- **YOUR GOAL**
Reproduce the material from its first line through the line containing "[Електронна копія]", keeping each line unchanged.

- **EXTRACTED RECORDS**
================
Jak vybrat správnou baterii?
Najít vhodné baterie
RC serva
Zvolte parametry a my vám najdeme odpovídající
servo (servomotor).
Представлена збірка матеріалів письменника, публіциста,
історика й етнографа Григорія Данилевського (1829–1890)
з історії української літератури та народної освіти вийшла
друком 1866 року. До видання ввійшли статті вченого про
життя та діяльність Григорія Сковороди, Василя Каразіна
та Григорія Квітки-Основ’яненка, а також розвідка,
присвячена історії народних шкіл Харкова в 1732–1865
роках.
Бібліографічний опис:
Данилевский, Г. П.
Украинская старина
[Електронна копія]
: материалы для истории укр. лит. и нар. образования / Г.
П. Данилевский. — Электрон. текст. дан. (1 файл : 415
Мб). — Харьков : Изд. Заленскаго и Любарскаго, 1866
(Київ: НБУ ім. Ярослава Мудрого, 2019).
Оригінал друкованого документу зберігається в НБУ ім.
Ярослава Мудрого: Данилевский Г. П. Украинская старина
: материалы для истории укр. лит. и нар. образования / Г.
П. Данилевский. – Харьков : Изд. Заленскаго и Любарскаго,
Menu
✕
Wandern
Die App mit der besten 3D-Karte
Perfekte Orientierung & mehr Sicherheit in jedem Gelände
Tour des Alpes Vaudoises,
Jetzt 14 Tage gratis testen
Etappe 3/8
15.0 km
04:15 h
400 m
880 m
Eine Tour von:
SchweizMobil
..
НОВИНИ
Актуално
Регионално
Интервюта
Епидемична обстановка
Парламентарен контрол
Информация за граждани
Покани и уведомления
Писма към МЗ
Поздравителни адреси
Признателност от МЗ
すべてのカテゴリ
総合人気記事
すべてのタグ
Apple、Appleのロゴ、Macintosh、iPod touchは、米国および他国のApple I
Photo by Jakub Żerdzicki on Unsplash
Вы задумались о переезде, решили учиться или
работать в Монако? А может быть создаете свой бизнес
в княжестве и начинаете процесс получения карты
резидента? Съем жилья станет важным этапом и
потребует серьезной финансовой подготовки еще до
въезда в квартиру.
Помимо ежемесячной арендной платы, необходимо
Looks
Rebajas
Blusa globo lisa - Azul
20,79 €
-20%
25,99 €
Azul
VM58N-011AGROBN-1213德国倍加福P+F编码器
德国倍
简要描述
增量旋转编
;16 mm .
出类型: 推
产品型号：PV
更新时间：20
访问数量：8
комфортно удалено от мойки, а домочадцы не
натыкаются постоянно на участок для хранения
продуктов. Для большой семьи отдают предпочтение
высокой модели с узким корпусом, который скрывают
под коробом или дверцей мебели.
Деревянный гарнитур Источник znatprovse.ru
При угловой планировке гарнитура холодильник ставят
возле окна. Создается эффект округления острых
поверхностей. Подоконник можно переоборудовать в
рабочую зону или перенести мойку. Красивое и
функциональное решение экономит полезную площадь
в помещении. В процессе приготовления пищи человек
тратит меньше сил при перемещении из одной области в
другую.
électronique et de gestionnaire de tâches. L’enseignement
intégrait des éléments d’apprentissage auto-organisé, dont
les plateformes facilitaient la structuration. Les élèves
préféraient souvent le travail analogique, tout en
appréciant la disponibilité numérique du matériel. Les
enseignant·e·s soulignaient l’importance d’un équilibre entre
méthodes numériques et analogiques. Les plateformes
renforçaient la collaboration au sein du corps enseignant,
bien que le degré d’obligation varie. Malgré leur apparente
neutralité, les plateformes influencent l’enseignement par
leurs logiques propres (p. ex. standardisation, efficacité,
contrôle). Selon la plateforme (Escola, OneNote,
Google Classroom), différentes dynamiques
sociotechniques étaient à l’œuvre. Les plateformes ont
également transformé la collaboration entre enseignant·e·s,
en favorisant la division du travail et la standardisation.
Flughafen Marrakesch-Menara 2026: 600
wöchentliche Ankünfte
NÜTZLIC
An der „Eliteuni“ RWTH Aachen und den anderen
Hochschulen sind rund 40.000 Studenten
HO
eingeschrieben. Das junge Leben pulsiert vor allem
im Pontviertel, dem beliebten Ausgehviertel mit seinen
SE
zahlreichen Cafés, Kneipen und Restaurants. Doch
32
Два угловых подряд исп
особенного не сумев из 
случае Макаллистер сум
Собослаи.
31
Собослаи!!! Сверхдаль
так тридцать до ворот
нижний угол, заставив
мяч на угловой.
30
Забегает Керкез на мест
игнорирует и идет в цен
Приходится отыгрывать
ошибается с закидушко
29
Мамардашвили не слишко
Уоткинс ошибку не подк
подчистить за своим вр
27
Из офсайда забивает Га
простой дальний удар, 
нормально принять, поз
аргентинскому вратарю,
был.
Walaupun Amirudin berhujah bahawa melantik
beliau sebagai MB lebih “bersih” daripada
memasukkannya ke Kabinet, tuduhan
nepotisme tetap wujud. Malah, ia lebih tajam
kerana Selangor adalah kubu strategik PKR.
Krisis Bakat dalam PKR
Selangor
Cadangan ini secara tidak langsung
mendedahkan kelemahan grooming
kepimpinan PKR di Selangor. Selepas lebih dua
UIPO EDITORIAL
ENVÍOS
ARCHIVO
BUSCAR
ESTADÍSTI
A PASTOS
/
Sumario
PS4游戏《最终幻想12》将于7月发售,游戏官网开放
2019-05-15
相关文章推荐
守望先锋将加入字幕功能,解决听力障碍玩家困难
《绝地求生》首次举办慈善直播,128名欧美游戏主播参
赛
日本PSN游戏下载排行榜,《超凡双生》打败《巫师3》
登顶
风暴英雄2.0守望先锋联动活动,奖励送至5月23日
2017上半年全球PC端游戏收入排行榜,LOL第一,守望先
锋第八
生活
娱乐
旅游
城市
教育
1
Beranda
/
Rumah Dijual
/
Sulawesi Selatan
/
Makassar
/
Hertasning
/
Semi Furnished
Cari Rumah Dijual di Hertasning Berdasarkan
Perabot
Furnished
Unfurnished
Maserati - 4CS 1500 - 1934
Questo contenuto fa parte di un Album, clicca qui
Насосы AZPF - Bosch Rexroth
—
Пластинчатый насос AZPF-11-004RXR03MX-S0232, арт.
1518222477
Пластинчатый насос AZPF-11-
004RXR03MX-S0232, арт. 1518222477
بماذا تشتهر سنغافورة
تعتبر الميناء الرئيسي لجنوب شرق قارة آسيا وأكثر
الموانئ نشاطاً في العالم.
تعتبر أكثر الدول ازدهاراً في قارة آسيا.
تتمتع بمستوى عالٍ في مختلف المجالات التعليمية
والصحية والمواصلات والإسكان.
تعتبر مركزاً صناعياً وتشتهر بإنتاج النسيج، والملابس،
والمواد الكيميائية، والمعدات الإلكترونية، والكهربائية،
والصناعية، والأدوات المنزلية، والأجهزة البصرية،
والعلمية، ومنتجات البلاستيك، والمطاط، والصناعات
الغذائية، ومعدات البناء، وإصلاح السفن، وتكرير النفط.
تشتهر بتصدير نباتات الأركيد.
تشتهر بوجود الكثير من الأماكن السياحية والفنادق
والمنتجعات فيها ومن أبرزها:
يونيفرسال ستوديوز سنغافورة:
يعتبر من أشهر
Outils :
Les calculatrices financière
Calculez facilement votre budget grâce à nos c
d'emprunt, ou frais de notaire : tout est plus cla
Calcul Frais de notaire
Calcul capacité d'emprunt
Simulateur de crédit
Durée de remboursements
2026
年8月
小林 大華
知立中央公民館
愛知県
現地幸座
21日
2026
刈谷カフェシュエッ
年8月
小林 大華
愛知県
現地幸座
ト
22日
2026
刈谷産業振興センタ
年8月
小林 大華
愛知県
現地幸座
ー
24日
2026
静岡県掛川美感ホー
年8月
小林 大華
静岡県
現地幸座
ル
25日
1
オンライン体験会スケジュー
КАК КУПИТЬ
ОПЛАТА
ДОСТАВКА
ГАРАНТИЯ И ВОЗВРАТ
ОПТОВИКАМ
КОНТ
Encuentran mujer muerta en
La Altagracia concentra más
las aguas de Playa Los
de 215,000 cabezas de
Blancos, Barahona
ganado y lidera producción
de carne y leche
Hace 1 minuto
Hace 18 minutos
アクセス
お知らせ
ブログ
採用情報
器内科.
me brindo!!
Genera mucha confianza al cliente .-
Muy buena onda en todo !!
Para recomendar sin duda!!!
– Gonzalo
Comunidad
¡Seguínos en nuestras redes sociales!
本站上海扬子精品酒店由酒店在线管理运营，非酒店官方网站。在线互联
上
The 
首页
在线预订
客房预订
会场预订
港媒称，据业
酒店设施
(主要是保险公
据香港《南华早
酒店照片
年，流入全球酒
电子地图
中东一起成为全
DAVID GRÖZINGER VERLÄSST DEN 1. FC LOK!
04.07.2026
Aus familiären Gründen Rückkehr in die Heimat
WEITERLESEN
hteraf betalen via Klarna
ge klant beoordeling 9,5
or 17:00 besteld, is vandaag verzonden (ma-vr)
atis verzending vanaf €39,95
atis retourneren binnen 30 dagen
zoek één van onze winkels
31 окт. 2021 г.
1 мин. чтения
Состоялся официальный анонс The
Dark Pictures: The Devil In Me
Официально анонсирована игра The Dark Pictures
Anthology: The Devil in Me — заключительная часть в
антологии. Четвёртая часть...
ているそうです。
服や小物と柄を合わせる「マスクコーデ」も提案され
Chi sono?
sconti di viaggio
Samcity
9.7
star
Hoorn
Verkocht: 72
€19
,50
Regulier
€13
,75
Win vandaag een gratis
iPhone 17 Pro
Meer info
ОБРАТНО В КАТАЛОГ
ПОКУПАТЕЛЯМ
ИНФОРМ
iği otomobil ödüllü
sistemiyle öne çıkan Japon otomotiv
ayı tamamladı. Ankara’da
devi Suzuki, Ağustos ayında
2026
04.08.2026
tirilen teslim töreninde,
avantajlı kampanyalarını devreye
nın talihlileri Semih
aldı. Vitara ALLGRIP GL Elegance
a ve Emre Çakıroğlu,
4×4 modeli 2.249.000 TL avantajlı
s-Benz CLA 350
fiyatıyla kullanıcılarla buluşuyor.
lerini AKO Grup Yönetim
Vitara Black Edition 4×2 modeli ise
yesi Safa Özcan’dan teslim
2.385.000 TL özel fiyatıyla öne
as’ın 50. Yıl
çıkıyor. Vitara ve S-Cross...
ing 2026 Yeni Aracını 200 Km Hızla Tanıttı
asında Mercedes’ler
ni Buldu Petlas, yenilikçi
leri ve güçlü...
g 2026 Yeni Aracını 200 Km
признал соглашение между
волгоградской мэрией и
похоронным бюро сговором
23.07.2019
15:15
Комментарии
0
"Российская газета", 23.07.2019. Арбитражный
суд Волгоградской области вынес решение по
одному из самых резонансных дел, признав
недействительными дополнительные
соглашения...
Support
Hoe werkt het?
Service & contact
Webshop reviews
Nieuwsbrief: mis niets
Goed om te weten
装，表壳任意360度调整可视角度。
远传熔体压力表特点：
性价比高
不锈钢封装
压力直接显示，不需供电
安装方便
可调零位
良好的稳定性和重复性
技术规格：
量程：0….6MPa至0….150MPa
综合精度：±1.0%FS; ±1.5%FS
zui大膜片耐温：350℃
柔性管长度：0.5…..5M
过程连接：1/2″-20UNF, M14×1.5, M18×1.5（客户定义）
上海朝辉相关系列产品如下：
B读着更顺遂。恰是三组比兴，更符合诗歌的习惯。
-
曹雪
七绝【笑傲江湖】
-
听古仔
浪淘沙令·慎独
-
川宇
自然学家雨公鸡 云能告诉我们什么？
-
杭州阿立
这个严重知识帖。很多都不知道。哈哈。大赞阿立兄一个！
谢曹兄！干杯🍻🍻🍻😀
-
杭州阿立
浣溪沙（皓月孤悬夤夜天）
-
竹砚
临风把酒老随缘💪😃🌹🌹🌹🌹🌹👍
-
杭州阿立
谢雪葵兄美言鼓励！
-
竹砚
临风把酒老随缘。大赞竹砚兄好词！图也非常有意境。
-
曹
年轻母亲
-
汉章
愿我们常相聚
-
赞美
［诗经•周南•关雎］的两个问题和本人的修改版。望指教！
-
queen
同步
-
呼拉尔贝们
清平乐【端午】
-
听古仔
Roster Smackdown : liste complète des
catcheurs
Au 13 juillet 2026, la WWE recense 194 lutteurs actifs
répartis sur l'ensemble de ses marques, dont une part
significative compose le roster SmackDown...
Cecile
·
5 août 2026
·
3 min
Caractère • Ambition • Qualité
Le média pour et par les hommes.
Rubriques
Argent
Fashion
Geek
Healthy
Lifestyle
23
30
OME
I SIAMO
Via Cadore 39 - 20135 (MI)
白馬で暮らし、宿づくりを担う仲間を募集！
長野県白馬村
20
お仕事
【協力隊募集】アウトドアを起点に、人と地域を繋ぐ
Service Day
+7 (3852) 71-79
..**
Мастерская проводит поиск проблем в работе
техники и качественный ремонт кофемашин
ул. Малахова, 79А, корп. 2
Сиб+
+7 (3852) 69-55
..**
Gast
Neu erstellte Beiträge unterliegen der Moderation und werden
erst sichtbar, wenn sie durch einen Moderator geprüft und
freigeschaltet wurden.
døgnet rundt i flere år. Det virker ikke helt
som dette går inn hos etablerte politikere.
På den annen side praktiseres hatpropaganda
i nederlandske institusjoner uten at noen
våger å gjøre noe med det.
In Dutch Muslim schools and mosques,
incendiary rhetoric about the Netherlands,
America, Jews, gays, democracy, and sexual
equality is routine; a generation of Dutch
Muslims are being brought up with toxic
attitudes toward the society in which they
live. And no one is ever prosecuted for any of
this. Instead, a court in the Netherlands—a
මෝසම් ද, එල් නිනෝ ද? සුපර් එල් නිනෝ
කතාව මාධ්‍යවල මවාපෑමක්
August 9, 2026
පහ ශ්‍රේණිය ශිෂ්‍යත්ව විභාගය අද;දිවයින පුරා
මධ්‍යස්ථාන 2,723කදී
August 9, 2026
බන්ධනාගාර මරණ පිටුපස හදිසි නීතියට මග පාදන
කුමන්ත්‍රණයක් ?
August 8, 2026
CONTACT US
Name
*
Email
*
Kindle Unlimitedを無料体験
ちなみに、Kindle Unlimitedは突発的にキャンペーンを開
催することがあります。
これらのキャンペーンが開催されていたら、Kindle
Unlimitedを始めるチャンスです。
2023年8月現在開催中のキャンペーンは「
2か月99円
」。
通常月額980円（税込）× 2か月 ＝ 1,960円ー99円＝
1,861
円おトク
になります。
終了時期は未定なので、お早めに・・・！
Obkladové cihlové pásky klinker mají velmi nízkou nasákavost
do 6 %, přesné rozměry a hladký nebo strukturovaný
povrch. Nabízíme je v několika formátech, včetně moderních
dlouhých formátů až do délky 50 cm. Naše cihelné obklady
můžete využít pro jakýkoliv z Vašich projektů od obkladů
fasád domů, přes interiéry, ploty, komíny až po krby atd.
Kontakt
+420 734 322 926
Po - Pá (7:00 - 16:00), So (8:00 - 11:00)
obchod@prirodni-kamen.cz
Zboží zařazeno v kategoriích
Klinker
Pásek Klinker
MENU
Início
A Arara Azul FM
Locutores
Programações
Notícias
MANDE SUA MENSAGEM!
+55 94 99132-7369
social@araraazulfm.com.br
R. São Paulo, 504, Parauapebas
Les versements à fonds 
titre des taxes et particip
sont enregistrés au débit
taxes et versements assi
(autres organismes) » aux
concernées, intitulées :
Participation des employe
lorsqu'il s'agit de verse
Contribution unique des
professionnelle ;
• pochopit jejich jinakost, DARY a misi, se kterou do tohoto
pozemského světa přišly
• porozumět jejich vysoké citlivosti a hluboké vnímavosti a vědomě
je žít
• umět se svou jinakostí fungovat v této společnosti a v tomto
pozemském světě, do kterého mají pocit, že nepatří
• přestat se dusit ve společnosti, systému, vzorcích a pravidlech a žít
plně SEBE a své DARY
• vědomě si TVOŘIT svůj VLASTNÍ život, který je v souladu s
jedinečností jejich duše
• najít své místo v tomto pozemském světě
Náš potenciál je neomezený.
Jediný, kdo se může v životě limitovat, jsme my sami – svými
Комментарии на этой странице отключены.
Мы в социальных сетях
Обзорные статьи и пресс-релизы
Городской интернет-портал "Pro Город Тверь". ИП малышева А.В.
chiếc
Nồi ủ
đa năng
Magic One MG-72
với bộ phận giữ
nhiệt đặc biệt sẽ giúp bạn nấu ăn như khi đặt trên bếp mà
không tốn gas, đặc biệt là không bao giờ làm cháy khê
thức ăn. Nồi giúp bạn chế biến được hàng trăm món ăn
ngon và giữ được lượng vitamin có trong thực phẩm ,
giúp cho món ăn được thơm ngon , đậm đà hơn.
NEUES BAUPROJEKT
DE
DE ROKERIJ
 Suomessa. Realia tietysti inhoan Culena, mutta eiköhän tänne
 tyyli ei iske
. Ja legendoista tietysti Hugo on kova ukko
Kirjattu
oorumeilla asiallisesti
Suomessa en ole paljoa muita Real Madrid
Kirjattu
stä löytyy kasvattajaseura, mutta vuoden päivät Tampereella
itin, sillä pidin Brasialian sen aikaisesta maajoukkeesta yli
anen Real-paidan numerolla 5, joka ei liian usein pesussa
================
- **FINISHED EXERCISE**
Jak vybrat správnou baterii?
Najít vhodné baterie
RC serva
Zvolte parametry a my vám najdeme odpovídající
servo (servomotor).
Представлена збірка матеріалів письменника, публіциста,
історика й етнографа Григорія Данилевського (1829–1890)
з історії української літератури та народної освіти вийшла
друком 1866 року. До видання ввійшли статті вченого про
життя та діяльність Григорія Сковороди, Василя Каразіна
та Григорія Квітки-Основ’яненка, а також розвідка,
присвячена історії народних шкіл Харкова в 1732–1865
роках.
Бібліографічний опис:
Данилевский, Г. П.
Украинская старина
[Електронна копія]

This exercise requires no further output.